*DESCRIPTION OF THE TASK:*
Reproduce the entries word for word but drop every picture.

*Landmark coordinate records:*
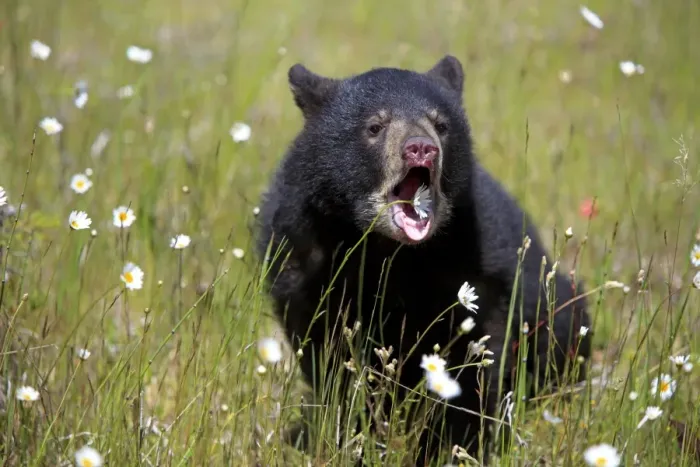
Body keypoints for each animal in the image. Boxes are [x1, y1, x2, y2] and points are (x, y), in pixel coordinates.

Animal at [255, 55, 591, 465]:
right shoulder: (304, 263)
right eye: (375, 126)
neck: (390, 255)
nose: (420, 148)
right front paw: (351, 435)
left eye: (441, 125)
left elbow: (473, 360)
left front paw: (452, 446)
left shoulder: (474, 266)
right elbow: (331, 359)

*ANSWER:*
Body keypoints for each animal in the image. Boxes are [x1, y1, x2, y2] and points are (x, y), in pixel coordinates.

Animal at [255, 55, 591, 465]:
right shoulder: (304, 263)
right eye: (375, 126)
neck: (390, 255)
nose: (420, 148)
right front paw: (351, 435)
left eye: (441, 125)
left elbow: (473, 360)
left front paw: (452, 446)
left shoulder: (474, 266)
right elbow: (331, 359)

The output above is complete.